__Action item__:
Which lines of the data below contain the string "href"? Copy each of them in full.

__Material for this task__:
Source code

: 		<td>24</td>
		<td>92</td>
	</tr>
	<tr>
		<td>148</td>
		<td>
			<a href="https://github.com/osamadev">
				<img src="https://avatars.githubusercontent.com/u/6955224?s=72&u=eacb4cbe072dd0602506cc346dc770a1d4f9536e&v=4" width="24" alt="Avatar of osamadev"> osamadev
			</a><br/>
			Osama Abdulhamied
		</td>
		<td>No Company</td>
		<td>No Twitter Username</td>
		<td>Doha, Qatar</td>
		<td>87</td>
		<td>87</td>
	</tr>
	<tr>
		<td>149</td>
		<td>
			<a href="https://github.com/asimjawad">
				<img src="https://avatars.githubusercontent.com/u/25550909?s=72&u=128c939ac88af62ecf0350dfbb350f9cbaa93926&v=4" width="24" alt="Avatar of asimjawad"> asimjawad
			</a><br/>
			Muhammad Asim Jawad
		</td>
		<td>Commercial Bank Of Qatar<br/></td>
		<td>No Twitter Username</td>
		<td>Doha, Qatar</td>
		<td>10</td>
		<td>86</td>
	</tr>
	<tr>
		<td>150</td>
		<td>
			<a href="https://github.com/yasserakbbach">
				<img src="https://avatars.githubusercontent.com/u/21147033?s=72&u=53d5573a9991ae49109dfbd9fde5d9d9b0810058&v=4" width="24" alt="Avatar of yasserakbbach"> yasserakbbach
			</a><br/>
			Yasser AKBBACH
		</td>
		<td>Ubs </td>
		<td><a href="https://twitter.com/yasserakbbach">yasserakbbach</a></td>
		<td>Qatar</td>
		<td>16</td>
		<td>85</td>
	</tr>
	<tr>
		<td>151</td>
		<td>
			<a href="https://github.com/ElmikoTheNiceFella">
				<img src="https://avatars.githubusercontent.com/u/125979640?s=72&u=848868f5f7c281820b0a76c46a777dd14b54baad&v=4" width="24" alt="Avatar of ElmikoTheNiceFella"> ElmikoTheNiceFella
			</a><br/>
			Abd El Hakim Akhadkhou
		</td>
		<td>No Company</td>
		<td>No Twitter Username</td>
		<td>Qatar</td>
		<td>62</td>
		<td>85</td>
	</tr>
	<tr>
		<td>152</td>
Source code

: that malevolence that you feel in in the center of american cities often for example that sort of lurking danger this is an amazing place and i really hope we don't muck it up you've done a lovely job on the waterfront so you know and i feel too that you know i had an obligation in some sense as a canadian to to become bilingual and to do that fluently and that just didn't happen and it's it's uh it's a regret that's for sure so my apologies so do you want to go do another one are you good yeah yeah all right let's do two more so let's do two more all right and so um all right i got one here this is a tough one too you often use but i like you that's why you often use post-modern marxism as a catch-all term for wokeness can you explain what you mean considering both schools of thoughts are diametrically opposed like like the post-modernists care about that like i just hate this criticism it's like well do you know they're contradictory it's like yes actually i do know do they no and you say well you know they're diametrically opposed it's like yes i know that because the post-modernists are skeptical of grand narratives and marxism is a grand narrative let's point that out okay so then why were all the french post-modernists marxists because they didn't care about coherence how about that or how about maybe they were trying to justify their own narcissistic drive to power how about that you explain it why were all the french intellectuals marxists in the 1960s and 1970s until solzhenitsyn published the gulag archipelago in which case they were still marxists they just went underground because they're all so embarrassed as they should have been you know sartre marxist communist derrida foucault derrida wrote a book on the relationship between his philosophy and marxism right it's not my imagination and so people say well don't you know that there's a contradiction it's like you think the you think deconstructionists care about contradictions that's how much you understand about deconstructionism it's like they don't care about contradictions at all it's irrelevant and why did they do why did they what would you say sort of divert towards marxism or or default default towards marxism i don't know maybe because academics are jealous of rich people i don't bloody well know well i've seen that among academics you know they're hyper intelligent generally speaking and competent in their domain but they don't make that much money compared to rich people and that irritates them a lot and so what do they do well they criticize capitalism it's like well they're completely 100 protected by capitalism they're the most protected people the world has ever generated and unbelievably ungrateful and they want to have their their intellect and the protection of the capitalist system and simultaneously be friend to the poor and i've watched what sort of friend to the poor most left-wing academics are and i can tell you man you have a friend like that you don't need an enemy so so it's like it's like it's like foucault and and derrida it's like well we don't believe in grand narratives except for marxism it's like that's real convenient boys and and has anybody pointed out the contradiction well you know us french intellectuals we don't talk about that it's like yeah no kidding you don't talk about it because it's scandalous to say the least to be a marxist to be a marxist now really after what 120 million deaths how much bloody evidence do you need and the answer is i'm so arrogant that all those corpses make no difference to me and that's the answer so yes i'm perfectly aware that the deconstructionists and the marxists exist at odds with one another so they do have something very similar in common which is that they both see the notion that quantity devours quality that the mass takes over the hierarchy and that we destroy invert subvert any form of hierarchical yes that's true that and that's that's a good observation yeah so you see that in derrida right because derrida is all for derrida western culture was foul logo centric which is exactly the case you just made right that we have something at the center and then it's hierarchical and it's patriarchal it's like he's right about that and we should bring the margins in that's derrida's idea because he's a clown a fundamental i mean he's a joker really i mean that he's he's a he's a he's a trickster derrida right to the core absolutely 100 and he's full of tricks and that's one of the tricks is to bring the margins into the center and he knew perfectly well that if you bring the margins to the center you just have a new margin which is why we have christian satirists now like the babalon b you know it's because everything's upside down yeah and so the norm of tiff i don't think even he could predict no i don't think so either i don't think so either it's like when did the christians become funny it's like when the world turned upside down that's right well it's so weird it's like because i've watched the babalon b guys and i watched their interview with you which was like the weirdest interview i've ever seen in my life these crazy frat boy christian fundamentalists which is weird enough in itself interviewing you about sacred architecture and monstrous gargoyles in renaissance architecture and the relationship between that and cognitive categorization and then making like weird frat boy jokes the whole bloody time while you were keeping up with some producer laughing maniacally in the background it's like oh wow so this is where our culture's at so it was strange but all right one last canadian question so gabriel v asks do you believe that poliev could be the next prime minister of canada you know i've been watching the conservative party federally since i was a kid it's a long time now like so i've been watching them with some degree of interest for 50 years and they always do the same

__Solution__:
			<a href="https://github.com/osamadev">
			<a href="https://github.com/asimjawad">
			<a href="https://github.com/yasserakbbach">
		<td><a href="https://twitter.com/yasserakbbach">yasserakbbach</a></td>
			<a href="https://github.com/ElmikoTheNiceFella">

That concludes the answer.